Admettre ses erreurs
Il faut avoir suffisamment de lucidité pour d’abord reconnaître que nous avons un problème. Cela sous-entend que nous avons manqué de jugement en ce qui concerne nos limites à un moment donné. De s’admettre dépassé ou surchargé demande une humilité que nous les hommes percevons trop souvent comme de la fragilité, de la vulnérabilité.
Silence en prison
Pourtant, ce point de départ est incontournable pour avoir de l’aide. Au pénitencier, de s’ouvrir ainsi représente un véritable danger car plusieurs d’entre nous avons coupé les ponts avec cette fragilité intérieure que nous confondons avec notre vulnérabilité. Nos passés furent souvent des suites de drames qui nous ont exacerbés au maximum.
Les baguettes en l’air
À force de manger des coups, il devient normal de marcher avec les «baguettes en l’air» pour se protéger.

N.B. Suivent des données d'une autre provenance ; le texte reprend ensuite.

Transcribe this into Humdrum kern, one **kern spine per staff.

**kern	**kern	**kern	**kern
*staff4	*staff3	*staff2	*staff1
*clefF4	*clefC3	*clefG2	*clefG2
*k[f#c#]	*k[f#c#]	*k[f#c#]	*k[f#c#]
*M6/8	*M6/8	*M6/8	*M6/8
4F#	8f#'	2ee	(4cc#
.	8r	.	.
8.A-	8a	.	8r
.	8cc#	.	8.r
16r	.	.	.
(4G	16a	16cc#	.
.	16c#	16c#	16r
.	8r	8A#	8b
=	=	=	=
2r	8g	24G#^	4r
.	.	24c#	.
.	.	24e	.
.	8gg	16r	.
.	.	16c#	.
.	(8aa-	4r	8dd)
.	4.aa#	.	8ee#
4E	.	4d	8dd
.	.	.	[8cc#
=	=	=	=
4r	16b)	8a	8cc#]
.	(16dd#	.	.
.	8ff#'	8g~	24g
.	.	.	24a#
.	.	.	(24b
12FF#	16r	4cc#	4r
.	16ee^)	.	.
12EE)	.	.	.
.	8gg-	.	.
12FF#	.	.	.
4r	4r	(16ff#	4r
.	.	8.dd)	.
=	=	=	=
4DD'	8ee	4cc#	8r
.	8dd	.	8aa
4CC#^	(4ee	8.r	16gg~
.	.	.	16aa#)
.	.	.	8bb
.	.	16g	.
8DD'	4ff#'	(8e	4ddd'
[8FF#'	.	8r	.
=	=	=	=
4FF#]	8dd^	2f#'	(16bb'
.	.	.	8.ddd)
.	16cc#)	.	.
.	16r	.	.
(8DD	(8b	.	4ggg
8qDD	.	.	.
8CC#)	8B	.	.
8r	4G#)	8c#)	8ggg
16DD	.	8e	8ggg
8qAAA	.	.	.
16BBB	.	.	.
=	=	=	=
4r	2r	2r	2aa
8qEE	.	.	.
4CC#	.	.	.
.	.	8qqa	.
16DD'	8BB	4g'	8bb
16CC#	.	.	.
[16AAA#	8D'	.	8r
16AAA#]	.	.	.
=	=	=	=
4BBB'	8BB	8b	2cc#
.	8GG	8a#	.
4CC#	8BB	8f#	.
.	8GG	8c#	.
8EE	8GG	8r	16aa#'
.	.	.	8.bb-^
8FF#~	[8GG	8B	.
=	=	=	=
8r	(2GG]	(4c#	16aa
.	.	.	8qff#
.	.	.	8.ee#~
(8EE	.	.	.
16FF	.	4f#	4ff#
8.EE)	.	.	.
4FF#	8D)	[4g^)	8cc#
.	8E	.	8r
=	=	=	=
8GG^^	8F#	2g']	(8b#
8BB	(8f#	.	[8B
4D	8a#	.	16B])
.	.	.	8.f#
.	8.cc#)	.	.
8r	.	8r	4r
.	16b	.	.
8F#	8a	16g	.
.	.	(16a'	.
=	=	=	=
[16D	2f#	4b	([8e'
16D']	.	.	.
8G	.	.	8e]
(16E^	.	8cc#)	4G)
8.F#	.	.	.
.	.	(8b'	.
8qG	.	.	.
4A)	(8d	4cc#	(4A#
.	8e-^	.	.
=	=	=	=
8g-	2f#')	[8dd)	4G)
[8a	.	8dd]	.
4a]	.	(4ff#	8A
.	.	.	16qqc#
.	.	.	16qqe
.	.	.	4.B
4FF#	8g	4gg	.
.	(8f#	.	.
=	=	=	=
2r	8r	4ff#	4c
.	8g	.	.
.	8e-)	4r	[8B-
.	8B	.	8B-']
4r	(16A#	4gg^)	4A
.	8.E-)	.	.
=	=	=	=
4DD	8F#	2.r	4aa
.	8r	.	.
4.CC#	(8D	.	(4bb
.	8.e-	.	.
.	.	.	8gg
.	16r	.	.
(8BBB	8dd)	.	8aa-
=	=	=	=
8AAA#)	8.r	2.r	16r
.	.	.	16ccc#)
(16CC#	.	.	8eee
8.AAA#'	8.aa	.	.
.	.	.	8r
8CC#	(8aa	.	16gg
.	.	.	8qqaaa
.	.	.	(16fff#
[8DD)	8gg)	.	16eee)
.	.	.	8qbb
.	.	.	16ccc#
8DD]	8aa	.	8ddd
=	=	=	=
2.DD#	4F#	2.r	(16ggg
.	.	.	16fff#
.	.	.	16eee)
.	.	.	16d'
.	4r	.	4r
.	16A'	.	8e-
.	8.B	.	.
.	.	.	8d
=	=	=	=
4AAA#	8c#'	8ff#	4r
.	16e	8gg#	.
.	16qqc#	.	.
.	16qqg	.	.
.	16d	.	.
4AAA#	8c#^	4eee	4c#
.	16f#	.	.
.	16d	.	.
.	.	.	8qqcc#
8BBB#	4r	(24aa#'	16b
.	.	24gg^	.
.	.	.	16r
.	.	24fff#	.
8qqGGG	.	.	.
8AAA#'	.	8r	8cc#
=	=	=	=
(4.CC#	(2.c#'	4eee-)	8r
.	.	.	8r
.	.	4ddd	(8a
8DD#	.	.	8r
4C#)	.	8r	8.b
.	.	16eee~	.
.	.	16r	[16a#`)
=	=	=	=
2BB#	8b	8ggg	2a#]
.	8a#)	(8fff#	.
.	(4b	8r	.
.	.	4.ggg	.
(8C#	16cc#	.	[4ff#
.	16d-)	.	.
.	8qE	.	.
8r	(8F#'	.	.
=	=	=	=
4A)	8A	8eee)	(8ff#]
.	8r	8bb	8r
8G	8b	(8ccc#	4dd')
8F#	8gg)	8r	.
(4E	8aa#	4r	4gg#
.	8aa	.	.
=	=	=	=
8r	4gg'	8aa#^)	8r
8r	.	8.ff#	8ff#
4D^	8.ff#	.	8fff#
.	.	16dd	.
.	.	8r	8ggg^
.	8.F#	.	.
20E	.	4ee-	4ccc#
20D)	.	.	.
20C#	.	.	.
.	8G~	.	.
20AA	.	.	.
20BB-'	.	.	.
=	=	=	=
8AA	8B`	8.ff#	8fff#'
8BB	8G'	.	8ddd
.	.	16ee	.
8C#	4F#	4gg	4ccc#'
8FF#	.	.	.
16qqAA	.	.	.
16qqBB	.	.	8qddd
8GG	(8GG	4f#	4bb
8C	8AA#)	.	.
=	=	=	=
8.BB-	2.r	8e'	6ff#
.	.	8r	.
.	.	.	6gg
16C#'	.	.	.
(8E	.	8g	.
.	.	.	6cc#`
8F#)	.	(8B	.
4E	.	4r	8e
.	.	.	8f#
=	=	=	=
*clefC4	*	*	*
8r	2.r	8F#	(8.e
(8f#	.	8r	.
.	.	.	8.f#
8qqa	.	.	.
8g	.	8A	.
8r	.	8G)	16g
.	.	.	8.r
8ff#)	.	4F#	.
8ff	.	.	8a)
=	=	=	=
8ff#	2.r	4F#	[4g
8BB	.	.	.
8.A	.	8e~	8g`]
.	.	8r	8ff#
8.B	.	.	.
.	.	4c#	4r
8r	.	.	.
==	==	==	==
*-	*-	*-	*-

Tristement, la vie nous apparaît beaucoup moins attrayante qu’elle ne devrait l’être et notre souffrance et notre malheur nous semblent alors être la norme.
Peur de se faire aider
L’amélioration et le changement deviennent presque impossible parce qu’avec les «baguettes en l’air» de manière défensive, nous maintenons en place des barricades empêchant toute aide extérieure de s’approcher.